WHAT TO DO: Print each line below verbatim, skipping every picture.
*** Begin section ***
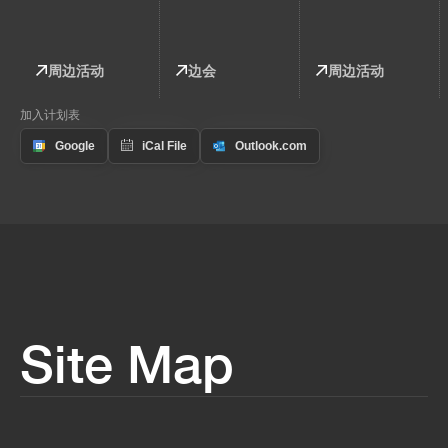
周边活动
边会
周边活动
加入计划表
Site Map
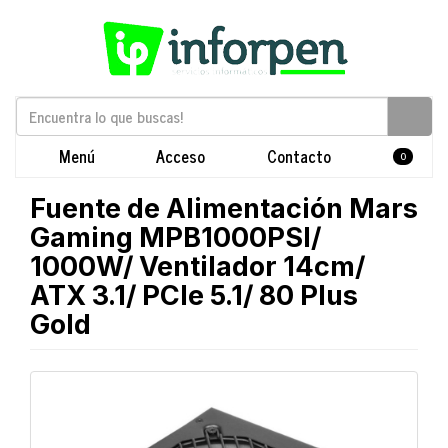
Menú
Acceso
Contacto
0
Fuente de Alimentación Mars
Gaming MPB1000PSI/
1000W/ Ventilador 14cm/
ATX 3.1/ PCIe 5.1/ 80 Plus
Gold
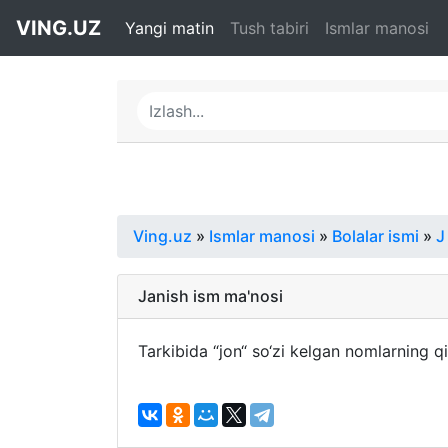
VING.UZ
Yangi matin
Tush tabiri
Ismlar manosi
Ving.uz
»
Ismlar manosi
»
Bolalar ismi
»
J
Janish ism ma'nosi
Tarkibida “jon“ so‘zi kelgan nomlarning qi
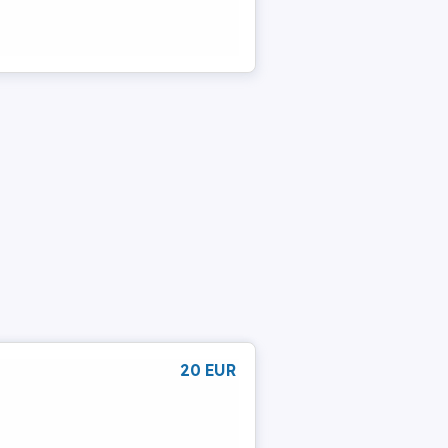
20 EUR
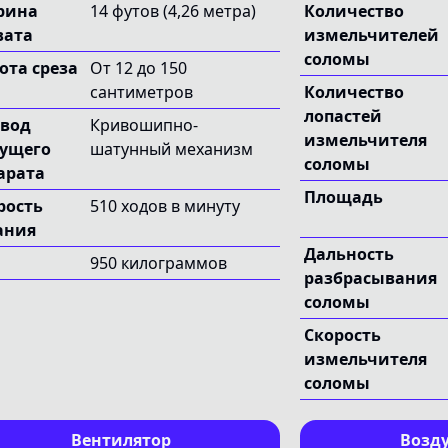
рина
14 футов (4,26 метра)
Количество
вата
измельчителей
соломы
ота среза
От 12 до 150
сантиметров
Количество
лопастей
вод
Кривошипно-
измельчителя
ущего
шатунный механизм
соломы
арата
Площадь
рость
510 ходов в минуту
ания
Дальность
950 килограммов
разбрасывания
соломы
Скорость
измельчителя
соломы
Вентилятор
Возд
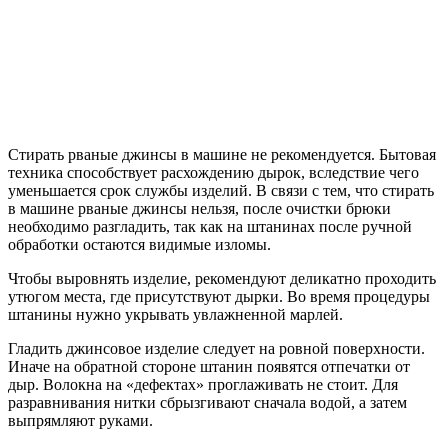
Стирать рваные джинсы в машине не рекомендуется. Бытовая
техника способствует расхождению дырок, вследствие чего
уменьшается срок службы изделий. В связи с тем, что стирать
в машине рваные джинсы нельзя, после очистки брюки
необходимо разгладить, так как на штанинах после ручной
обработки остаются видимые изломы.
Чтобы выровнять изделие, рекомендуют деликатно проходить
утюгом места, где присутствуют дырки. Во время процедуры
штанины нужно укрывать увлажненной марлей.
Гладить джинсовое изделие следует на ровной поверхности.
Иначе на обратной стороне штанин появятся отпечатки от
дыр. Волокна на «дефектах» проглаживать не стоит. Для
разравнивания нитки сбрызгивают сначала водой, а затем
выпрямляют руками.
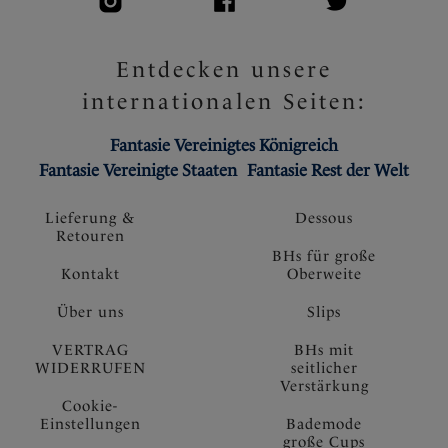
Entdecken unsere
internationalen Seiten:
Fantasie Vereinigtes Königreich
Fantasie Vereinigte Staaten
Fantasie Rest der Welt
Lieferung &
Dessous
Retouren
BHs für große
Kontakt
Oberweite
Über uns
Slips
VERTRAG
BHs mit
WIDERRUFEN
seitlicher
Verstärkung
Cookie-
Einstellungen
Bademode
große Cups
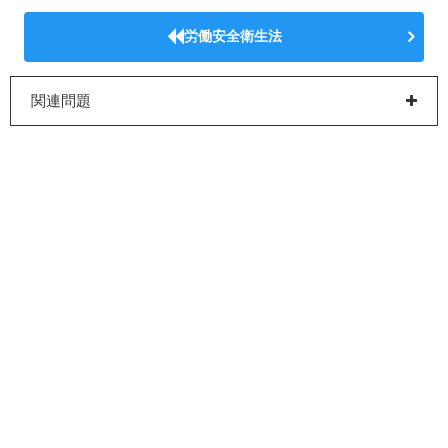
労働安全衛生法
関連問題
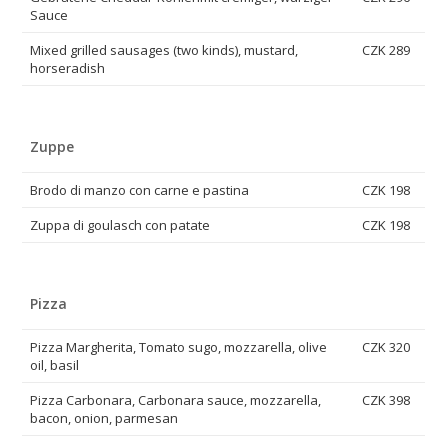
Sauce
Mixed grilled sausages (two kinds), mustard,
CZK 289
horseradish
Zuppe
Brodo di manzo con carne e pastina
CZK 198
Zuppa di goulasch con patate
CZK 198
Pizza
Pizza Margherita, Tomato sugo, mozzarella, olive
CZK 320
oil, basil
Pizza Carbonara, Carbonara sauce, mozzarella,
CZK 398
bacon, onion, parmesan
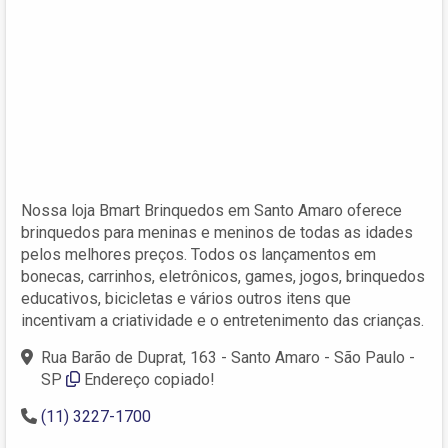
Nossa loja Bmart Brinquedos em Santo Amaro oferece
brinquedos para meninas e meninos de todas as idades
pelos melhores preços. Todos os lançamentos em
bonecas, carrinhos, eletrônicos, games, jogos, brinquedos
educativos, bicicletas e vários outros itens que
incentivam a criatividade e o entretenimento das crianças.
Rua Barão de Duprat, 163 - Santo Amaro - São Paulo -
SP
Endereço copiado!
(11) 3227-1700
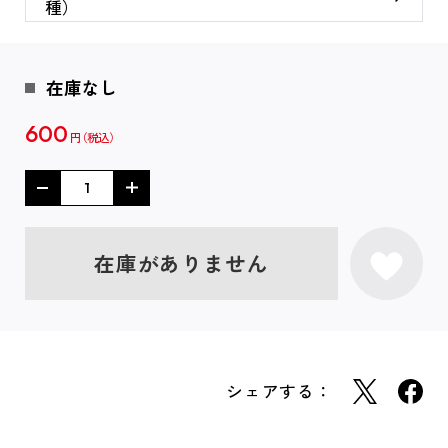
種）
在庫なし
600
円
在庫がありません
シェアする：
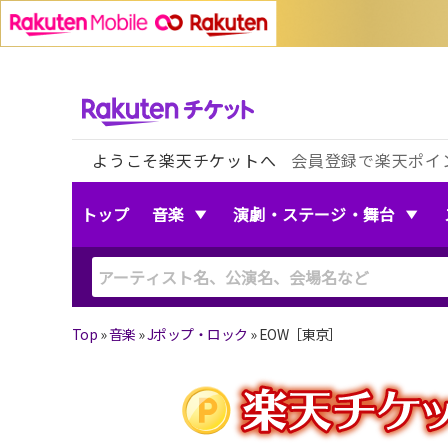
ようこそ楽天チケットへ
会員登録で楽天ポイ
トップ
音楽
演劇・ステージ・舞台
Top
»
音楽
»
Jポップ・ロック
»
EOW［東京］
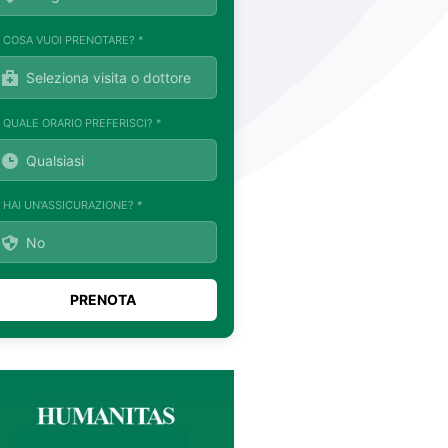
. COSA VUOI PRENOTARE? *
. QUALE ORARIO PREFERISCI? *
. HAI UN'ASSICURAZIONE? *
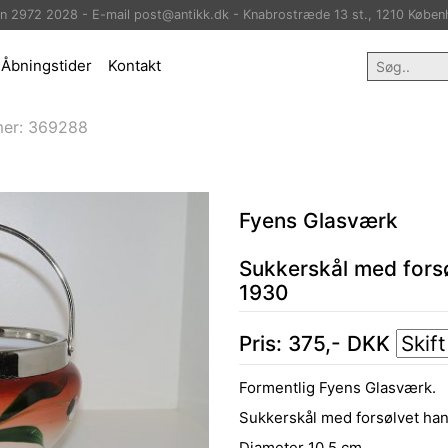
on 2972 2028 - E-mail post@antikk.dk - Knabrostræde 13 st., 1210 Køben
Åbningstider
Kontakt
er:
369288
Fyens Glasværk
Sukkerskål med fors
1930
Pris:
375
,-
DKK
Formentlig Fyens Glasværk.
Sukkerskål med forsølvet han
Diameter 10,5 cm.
*** End section ***
EXPECTED ANSWER:
周边活动
边会
周边活动
加入计划表
Site Map
Menú
Acceso
Contacto
0
Fuente de Alimentación Mars
Gaming MPB1000PSI/
1000W/ Ventilador 14cm/
ATX 3.1/ PCIe 5.1/ 80 Plus
Gold
VING.UZ
Yangi matin
Tush tabiri
Ismlar manosi
Ving.uz
»
Ismlar manosi
»
Bolalar ismi
»
J
Janish ism ma'nosi
Tarkibida “jon“ so‘zi kelgan nomlarning qi
20 EUR
рина
14 футов (4,26 метра)
Количество
вата
измельчителей
соломы
ота среза
От 12 до 150
сантиметров
Количество
лопастей
вод
Кривошипно-
измельчителя
ущего
шатунный механизм
соломы
арата
Площадь
рость
510 ходов в минуту
ания
Дальность
950 килограммов
разбрасывания
соломы
Скорость
измельчителя
соломы
Вентилятор
Возд
Стирать рваные джинсы в машине не рекомендуется. Бытовая
техника способствует расхождению дырок, вследствие чего
уменьшается срок службы изделий. В связи с тем, что стирать
в машине рваные джинсы нельзя, после очистки брюки
необходимо разгладить, так как на штанинах после ручной
обработки остаются видимые изломы.
Чтобы выровнять изделие, рекомендуют деликатно проходить
утюгом места, где присутствуют дырки. Во время процедуры
штанины нужно укрывать увлажненной марлей.
Гладить джинсовое изделие следует на ровной поверхности.
Иначе на обратной стороне штанин появятся отпечатки от
дыр. Волокна на «дефектах» проглаживать не стоит. Для
разравнивания нитки сбрызгивают сначала водой, а затем
выпрямляют руками.
Entdecken unsere
internationalen Seiten:
Fantasie Vereinigtes Königreich
Fantasie Vereinigte Staaten
Fantasie Rest der Welt
Lieferung &
Dessous
Retouren
BHs für große
Kontakt
Oberweite
Über uns
Slips
VERTRAG
BHs mit
WIDERRUFEN
seitlicher
Verstärkung
Cookie-
Einstellungen
Bademode
große Cups
労働安全衛生法
関連問題
Sauce
Mixed grilled sausages (two kinds), mustard,
CZK 289
horseradish
Zuppe
Brodo di manzo con carne e pastina
CZK 198
Zuppa di goulasch con patate
CZK 198
Pizza
Pizza Margherita, Tomato sugo, mozzarella, olive
CZK 320
oil, basil
Pizza Carbonara, Carbonara sauce, mozzarella,
CZK 398
bacon, onion, parmesan
Nossa loja Bmart Brinquedos em Santo Amaro oferece
brinquedos para meninas e meninos de todas as idades
pelos melhores preços. Todos os lançamentos em
bonecas, carrinhos, eletrônicos, games, jogos, brinquedos
educativos, bicicletas e vários outros itens que
incentivam a criatividade e o entretenimento das crianças.
Rua Barão de Duprat, 163 - Santo Amaro - São Paulo -
SP
Endereço copiado!
(11) 3227-1700
種）
在庫なし
600
円
在庫がありません
シェアする：
ようこそ楽天チケットへ
会員登録で楽天ポイ
トップ
音楽
演劇・ステージ・舞台
Top
»
音楽
»
Jポップ・ロック
»
EOW［東京］
. COSA VUOI PRENOTARE? *
. QUALE ORARIO PREFERISCI? *
. HAI UN'ASSICURAZIONE? *
on 2972 2028 - E-mail post@antikk.dk - Knabrostræde 13 st., 1210 Køben
Åbningstider
Kontakt
er:
369288
Fyens Glasværk
Sukkerskål med fors
1930
Pris:
375
,-
DKK
Formentlig Fyens Glasværk.
Sukkerskål med forsølvet han
Diameter 10,5 cm.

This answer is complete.